* WHAT YOU WILL DO:
Scan the material below for lines with the word "bootstrap" and report how many there are, with nothing added.

──────── MATERIAL FOR THE TASK

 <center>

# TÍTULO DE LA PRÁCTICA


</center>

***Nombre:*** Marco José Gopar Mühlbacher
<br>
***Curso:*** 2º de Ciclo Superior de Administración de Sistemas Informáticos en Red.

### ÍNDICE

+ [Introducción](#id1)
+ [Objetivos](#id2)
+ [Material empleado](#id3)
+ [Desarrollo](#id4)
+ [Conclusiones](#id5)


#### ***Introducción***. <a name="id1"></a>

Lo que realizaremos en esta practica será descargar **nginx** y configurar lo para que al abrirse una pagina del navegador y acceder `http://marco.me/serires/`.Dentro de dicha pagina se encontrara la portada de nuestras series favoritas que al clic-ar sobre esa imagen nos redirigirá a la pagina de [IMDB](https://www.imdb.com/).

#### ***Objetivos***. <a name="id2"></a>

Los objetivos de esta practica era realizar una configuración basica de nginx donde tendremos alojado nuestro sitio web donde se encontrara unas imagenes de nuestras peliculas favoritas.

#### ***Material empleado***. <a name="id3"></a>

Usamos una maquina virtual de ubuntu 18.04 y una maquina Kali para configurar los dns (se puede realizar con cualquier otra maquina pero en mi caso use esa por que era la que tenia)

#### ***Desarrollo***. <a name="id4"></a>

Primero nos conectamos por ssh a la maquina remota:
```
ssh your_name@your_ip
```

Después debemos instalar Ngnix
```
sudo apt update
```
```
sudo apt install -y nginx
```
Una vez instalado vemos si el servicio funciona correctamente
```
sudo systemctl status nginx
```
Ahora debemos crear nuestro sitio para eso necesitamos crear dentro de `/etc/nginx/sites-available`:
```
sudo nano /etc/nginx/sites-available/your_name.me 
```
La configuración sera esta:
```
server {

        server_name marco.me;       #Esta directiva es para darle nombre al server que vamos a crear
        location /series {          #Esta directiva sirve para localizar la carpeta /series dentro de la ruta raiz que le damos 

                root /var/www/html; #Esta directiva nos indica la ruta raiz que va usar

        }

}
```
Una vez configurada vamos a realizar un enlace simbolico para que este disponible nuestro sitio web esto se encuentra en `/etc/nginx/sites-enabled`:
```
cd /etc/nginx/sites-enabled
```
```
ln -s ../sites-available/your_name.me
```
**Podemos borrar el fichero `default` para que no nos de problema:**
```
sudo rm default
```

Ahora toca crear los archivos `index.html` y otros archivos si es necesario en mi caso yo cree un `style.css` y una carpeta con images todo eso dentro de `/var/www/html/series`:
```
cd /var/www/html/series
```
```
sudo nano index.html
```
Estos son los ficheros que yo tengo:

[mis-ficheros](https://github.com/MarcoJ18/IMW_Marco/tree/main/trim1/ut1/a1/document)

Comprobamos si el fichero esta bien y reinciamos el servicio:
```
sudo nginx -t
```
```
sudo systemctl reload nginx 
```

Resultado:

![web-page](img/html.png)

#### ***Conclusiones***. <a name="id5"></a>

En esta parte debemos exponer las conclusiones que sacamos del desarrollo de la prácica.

────────────────
──────── MATERIAL FOR THE TASK

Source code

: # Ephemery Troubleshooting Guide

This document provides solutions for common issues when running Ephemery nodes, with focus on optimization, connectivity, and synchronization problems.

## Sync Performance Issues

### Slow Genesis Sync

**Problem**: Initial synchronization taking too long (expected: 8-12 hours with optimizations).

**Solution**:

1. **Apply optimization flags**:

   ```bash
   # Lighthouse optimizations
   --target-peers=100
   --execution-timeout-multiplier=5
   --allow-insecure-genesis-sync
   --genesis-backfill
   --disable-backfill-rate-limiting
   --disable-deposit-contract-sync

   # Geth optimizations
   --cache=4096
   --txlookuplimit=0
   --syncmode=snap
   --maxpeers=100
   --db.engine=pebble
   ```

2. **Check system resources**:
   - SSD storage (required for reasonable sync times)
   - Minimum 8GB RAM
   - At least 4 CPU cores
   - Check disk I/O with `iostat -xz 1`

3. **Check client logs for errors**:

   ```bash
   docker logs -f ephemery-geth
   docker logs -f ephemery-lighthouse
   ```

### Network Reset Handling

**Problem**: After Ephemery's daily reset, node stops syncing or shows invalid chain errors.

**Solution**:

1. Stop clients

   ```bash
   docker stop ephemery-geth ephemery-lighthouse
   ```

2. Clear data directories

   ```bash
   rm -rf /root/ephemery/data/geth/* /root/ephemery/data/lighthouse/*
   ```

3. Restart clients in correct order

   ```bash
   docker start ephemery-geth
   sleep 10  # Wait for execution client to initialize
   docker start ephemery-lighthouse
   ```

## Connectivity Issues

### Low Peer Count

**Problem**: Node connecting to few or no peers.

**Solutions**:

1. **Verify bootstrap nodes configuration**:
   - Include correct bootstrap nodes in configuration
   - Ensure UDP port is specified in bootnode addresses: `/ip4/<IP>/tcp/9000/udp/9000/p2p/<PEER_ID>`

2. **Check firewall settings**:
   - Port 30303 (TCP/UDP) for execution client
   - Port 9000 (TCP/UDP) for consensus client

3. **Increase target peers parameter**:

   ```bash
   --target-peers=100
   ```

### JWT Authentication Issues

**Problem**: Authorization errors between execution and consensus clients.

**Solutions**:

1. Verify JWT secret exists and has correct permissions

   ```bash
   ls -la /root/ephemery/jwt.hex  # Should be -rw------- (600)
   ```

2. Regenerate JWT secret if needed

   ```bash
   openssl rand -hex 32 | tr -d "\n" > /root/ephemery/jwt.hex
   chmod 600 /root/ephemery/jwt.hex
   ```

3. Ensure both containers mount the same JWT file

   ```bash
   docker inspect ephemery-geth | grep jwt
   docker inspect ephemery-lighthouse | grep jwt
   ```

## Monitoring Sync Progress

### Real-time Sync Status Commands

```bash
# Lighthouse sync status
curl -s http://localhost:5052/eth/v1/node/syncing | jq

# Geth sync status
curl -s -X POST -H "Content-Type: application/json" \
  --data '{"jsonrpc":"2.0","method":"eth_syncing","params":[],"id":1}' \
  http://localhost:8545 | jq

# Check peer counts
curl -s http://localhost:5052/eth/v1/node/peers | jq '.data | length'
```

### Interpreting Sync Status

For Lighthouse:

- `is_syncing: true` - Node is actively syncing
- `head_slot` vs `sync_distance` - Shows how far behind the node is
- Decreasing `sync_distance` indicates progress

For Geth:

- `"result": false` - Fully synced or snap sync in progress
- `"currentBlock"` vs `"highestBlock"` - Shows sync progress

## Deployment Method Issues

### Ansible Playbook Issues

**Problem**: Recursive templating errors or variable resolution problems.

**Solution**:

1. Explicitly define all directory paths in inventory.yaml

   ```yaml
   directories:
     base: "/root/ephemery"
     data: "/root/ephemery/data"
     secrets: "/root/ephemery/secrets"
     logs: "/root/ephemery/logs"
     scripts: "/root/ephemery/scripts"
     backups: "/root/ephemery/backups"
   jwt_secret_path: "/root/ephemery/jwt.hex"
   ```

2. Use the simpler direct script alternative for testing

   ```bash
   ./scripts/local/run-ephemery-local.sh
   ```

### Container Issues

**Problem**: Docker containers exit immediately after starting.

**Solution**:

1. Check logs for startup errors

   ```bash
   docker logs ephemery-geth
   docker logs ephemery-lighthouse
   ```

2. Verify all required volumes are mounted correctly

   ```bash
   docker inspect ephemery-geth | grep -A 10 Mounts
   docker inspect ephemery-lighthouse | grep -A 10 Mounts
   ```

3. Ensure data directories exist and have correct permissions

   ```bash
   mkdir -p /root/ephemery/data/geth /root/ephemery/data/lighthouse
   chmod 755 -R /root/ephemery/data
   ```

────────────────
──────── MATERIAL FOR THE TASK

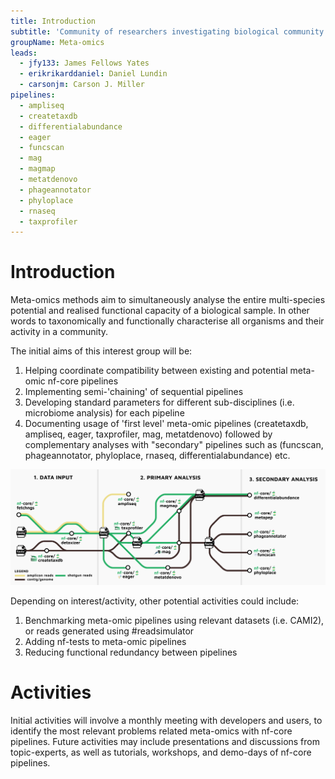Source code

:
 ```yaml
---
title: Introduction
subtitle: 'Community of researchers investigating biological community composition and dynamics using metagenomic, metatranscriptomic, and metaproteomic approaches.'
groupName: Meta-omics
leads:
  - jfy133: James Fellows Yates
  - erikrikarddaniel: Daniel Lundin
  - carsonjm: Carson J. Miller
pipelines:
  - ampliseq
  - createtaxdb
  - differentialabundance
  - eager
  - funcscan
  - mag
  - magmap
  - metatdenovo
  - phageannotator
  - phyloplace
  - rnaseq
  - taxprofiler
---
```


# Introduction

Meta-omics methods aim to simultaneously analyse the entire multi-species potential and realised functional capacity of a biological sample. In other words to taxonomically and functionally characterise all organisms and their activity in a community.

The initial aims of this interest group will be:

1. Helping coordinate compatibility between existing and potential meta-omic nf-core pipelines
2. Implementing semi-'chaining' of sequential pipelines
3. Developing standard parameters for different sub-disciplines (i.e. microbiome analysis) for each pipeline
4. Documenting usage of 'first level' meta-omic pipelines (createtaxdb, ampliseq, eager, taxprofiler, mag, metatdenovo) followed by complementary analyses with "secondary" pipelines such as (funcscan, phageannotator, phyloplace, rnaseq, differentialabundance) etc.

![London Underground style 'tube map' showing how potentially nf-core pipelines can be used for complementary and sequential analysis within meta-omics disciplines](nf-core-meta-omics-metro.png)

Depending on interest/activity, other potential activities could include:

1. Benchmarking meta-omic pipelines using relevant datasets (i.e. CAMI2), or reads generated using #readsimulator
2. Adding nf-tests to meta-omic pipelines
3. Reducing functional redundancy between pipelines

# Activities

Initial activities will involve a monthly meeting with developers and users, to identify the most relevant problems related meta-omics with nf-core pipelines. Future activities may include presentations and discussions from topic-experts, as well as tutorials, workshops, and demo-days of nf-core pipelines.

────────────────

* TASK SOLUTION:
2